## Records provided
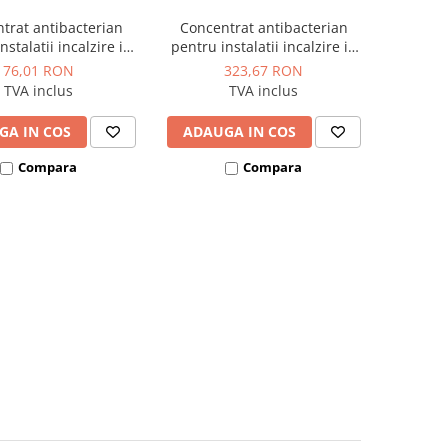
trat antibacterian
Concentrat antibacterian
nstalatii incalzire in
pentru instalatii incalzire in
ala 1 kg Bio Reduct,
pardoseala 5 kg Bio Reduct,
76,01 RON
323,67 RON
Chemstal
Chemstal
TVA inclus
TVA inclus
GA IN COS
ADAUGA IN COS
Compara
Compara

---

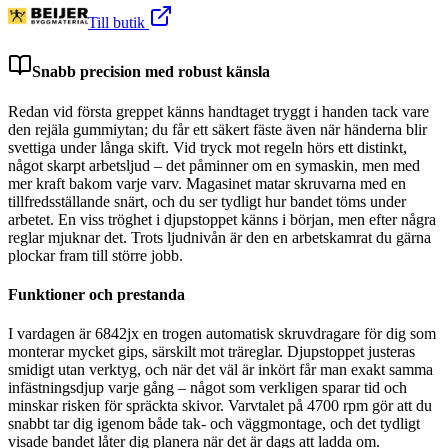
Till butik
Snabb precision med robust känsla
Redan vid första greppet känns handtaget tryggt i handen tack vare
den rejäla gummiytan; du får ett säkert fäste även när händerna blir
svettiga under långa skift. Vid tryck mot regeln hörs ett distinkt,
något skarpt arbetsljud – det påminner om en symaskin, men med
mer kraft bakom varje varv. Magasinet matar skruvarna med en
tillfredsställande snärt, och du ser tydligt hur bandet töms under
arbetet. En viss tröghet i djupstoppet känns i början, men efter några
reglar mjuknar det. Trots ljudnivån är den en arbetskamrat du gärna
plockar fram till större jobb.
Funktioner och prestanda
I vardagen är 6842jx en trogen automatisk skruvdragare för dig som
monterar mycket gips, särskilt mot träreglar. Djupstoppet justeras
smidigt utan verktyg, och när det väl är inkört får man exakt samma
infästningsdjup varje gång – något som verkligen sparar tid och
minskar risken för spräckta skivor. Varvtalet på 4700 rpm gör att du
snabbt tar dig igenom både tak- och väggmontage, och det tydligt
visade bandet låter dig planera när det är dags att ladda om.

## Work to be completed
Retype only the stretch of lines above starting at the one with "smidigt utan verktyg, och" and stopping at the one with "visade bandet låter", exactly as written, with both kept.

## Task output
smidigt utan verktyg, och när det väl är inkört får man exakt samma
infästningsdjup varje gång – något som verkligen sparar tid och
minskar risken för spräckta skivor. Varvtalet på 4700 rpm gör att du
snabbt tar dig igenom både tak- och väggmontage, och det tydligt
visade bandet låter dig planera när det är dags att ladda om.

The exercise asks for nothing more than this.